AVS 63rd International Symposium & Exhibition
    Magnetic Interfaces and Nanostructures Tuesday Sessions
       Session MI-TuA

Invited Paper MI-TuA1
Promises and Challenges of Organic Spintronics

Tuesday, November 8, 2016, 2:20 pm, Room 102B

Session: Magnetic Phenomena in Organic Systems
Presenter: Christoph Boehme, University of Utah
Correspondent: Click to Email

While the term “Spintronics" was originally introduced as label for technologies that represent information through spin states rather than charge states, it is nowadays oftentimes used solely in the context of spin-polarization, spin-injection, and spin-transport effects, for all of which spin-orbit interaction plays an important role. Many organic semiconductors display only weak spin-orbit coupling and charge transport via hopping through localized electronic states which are exposed to hydrogen induced strong local and random hyperfine fields. These materials therefore appear at first glance to be entirely unsuitable for spintronics. However, they also exhibit pronounced spin-related effects not seen in materials with strong spin-orbit coupling1-3 which can be used for alternative, different approaches to spintronics based, for instance, on spin-permutation symmetry states of charge carrier pairs which, in contrast to spin-polarization states, are not directly dependent on temperature and magnetic field strength4. Weak spin-orbit coupling can also promote long spin-coherence times and thus, allow for electrically readable spin memory of electron-5 or nuclear-spins6. The successful implementation of organic spintronics will require a fundamental understanding of the microscopic electronic processes that are to be utilized for such technologies. In this presentation, some of the progress as well as challenges7 for the exploration of these spin-dependent processes will be reviewed. Measurements of spin-coupling types and strengths of charge carriers will be discussed2 as well as examples for unusual physical behaviors of these materials, such as an electrically detectable spin-Dicke effect caused by charge carrier spin collectivity8.or the presence of an inverse spin-Hall effect9.

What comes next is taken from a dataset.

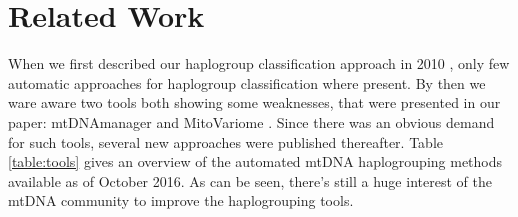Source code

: \section{Related Work}\label{hg:related}
When we first described our haplogroup classification approach in 2010 \cite{Kloss-Brandstatter2011}, only few automatic approaches for haplogroup classification where present. By then we ware aware two tools both showing some weaknesses, that were presented in our paper: mtDNAmanager \cite{Lee2008}  and MitoVariome \cite{Lee2009}. Since there was an obvious demand for such tools, several new approaches were published thereafter. Table \ref{table:tools} gives an overview of the automated mtDNA haplogrouping methods available as of October 2016. As can be seen, there's still a huge interest of the mtDNA community to improve the haplogrouping tools.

[1] D. R. McCamey et al., Nature Materials 7, 723 (2008); [2] D. R. McCamey, et al., Nature Commun. 6:6688, 7688 (2015). [4] W. J. Baker et al., Nature Commun.3, 898 (2012); [5] W. J. Baker et al., Phys. Rev. Lett.108, 267601 (2012); [6] H. Malissa, et al., Science345 1487, (2014); [7] C. Boehme and J. M. Lupton, Nature Nano.8, 612 (2013); [8] D. P. Waters, et al., Nature Physics11, (11) 910 (2015); D. Sun et al., Nature Materials15, doi:10.1038/nmat4618 (2016).